Results of experimental evaluations using statistical model checking

In the experimental evaluations, probability estimation algorithm is utilized. It enables to compute the probability p for S to satisfy \(\phi \). Give a precision \(\delta \), this algorithm computes a value for \(p'\) such that \(\left| p'-p\right| \le \delta \) with confidence \(1-\alpha \). We use probability estimation with (\(\alpha \) = 0.2, \(\delta \) = 0.2) for all the analyses and rely on the parametric exploration to analyze specifications \(\phi _T\)(t) and \(\phi _D\)(t).

Figure 10(a) shows a comparison of the reliability of a single CU, \(\mathbf {TMR}\), and Cold Standby model. The x-axis represents the time steps and the y-axis represents the probability of property. We observe that \(\mathbf {TMR}\) is slightly more reliable than single CU and Cold Standby is more reliable than single CU and \(\mathbf {TMR}\). Because three CUs in \(\mathbf {TMR}\) are executed concurrently and the backup CU is activated after the primary CU is faulty, the reliability of Cold Standby is higher at the beginning of a period. The result of Fig. 10(b) shows that the FIT between \(\mathbf {TMR}\) and single CU are nearly the same, and the FIT of Cold Standby is greater than the others. Figure 10(c) indicates that the differences between DA of \(\mathbf {TMR}\) and Cold Standby are marginal. Figure 10(d) shows that the FFA of Cold Standby is Slightly higher than \(\mathbf {TMR}\) at the beginning of a period, and then the FFA of Cold Standby is similar to \(\mathbf {TMR}\).

4 Conclusions and Future Work

We propose a novel approach to automated reliability analysis of redundancy architectures based on the BIP framework and illustrate it on Triple Modular Redundancy and Cold Standby.

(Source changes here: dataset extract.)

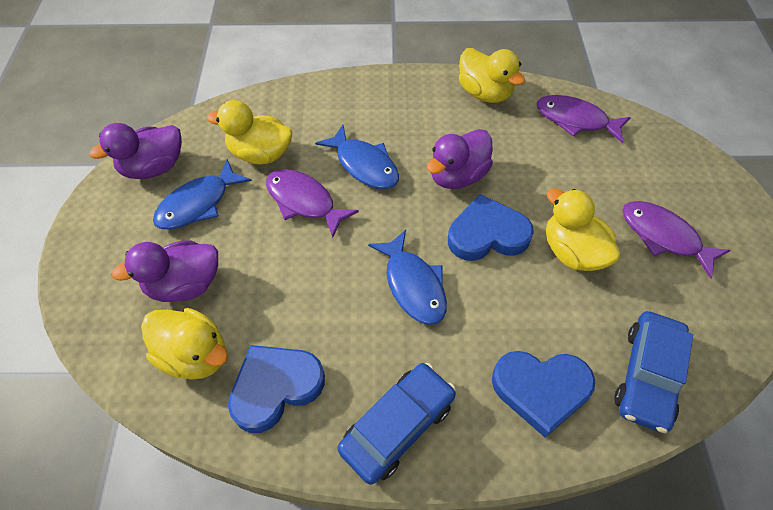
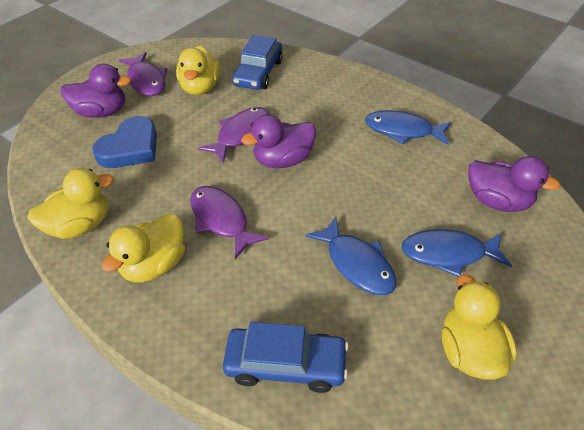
blue heart: [228,345,325,433] [448,194,534,261] [492,351,595,437] = 3 -> [92,116,157,168] = 1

The reliability analysis uses the statistical model checking tool SBIP. We propose a relatively complete set of metrics for reliability, including system reliability metrics and degradation reliability metrics, and use it to evaluate the reliability of redundancy architectures. We apply our approach to a computation unit example and experimental results show that our approach can automatically model various redundancy architectures and perform a comprehensive analysis of reliability in practical redundancy systems. Moreover, our models are scalable and our approach is open to additional - models that can be easily extended to further types of fault rates, behavior types, etc. In the future, we will integrate qualitative analysis of reliability into our approach such that qualitative and quantitative analysis can be integrated into the rigorous component-based system design paradigm. Moreover, we can broaden the evaluation architecture and guide the system design according to the evaluation results.